Заботливый Катувольк отвел ее в бани и там собственноручно ополоснул теплой водой из бассейна.
— Со мной все в порядке, — сказала она. — Ты надо мной квохчешь прямо как наседка. Да, я была потрясена, но это и все.
Он свел к переносице рыжеватые брови.
— Ты вправду успокоилась?
— Конечно!
Это была ложь, оттого она и вырвалась резче, чем следовало бы.
— Я уже сказала тебе!
Катувольк протянул ей чистую тунику.
— Значит, не ты это сделала?
Глаза Лисандры вспыхнули.
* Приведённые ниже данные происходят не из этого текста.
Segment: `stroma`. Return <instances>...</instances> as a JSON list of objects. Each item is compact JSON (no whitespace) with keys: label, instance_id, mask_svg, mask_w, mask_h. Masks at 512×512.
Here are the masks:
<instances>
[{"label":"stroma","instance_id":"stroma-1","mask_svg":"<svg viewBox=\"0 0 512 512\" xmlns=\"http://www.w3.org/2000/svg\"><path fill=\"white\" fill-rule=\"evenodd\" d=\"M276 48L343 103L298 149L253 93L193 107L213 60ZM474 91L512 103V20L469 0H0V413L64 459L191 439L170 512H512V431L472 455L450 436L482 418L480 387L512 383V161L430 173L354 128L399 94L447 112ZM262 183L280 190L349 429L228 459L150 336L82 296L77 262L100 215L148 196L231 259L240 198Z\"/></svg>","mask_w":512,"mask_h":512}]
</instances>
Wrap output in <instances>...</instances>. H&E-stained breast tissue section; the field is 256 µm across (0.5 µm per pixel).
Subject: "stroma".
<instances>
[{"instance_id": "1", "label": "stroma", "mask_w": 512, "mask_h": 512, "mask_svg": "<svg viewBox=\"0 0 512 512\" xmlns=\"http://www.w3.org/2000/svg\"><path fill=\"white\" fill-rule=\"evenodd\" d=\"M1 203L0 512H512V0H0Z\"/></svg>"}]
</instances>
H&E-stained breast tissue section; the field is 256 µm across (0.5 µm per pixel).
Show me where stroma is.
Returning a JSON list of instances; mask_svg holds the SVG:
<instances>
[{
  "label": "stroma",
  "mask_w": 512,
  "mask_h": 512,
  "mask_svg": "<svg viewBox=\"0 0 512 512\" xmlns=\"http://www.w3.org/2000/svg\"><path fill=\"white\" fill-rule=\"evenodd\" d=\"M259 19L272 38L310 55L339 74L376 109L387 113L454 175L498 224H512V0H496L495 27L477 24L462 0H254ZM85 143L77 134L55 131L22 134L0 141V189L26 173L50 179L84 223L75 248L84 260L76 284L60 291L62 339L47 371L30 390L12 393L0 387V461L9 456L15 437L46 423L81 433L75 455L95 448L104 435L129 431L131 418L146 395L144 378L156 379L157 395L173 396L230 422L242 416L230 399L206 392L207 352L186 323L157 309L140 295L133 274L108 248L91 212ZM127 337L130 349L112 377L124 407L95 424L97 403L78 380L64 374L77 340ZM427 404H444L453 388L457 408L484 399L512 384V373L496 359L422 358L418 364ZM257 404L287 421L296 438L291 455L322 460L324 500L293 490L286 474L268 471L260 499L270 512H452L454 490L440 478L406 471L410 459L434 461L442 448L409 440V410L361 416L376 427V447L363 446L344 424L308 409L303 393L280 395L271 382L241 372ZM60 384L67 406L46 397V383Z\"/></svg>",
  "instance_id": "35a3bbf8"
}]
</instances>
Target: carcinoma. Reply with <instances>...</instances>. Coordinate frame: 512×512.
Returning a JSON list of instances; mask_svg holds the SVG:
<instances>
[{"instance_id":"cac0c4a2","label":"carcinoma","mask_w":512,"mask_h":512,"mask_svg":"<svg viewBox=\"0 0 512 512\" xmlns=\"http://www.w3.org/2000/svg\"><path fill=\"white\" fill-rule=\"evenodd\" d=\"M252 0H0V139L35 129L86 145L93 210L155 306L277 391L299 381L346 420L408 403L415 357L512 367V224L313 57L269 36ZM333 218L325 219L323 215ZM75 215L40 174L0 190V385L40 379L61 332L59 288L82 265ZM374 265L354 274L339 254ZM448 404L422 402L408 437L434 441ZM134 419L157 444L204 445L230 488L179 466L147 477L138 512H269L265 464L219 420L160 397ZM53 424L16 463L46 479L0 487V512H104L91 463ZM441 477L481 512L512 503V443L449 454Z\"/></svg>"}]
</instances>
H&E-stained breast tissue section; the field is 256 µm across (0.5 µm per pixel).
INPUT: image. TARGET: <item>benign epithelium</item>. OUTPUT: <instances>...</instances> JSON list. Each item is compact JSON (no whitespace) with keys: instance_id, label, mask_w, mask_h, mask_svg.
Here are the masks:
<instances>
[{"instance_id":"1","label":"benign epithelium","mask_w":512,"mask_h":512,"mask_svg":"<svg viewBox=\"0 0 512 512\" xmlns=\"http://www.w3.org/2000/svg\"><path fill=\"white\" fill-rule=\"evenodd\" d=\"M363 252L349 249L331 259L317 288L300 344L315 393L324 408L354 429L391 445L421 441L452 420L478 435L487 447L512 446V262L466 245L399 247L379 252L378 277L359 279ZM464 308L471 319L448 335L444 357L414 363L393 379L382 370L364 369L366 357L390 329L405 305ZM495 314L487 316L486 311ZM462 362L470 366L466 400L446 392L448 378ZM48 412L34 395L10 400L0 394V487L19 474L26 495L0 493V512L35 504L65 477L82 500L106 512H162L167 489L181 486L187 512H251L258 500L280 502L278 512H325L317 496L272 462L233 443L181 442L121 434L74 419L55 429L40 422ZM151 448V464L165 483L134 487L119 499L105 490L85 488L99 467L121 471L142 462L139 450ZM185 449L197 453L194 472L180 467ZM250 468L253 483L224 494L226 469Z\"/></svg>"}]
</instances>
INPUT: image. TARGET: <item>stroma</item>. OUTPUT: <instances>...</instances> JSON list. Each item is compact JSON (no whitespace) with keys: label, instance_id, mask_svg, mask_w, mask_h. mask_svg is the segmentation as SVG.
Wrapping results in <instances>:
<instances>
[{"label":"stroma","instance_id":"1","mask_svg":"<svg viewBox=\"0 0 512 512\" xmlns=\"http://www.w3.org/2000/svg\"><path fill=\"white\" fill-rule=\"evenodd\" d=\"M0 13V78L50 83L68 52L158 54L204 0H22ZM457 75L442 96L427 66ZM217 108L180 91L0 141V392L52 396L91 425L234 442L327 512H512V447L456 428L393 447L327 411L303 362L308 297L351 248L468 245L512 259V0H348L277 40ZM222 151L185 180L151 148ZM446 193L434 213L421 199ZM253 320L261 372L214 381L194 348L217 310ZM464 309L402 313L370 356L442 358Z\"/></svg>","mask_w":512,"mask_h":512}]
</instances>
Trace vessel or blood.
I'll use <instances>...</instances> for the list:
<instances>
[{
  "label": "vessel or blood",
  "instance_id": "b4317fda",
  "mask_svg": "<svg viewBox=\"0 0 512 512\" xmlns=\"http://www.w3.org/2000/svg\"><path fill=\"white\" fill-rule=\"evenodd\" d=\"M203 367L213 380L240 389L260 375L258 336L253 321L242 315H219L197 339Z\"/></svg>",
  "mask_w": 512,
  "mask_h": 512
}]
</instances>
Она приготовилась разразиться гневной тирадой, однако прикусила язык. До нее вовремя дошло, как все это должно было выглядеть со стороны.
— Нет, — смиряя себя, проговорила девушка. — Я здесь ни при чем. Хотя, полагаю, все именно на меня и подумали.
— Да, Бальб сразу заговорил о тебе, — кивнул Катувольк. — Я стал ему возражать.
— И правильно сделал, — сказала Лисандра. — Я выше подобного варварства и не унизилась бы до тайного убийства в ночи. Поединок с Нестасеном слишком много для меня значит, чтобы просто пырнуть его в темноте.
Она вдруг замолчала и отчаянно покраснела.
— Лисандра?..
— Эта сука!.. — с яростной ненавистью вырвалось у нее. — Эта трусливая и коварная сука!..
— Да о чем ты?! — Голос Катуволька заметался между стенами.
— Сорина!.. — Лисандра не находила себе места. — Ну да, все сходится! Эта дрянь отлично знала, как много значил для меня поединок! Знала!.. О, чтоб ей провалиться в Гадес.
— Не пойму.
— Да чего ж тут не понять! Вот ради чего она с ним упражнялась, Катувольк, неужели не ясно? Эта дикарка хотела, чтобы он начал ей доверять! Чтобы она могла с легкостью подобраться к нему вплотную и украсть у меня месть!
Глаза спартанки наполнились слезами, она гневно смахнула их с пылающих щек. Сорина поразила Лисандру ее же оружием, и от этого она еще горше страдала. Но кто мог предвидеть, чем все обернется?
— Нет, я с ней разберусь прямо сейчас! — Лисандра бросилась было мимо Катуволька, но тот перехватил и удержал ее. — С дороги! — закричала она. — Не то я тебя…
— Лисандра!
Он пустил в ход властный голос наставника, которым разговаривал с подопечными, и это сработало. Привычка к повиновению, выработанная годами, заставила Лисандру присмиреть, хотя бы на время.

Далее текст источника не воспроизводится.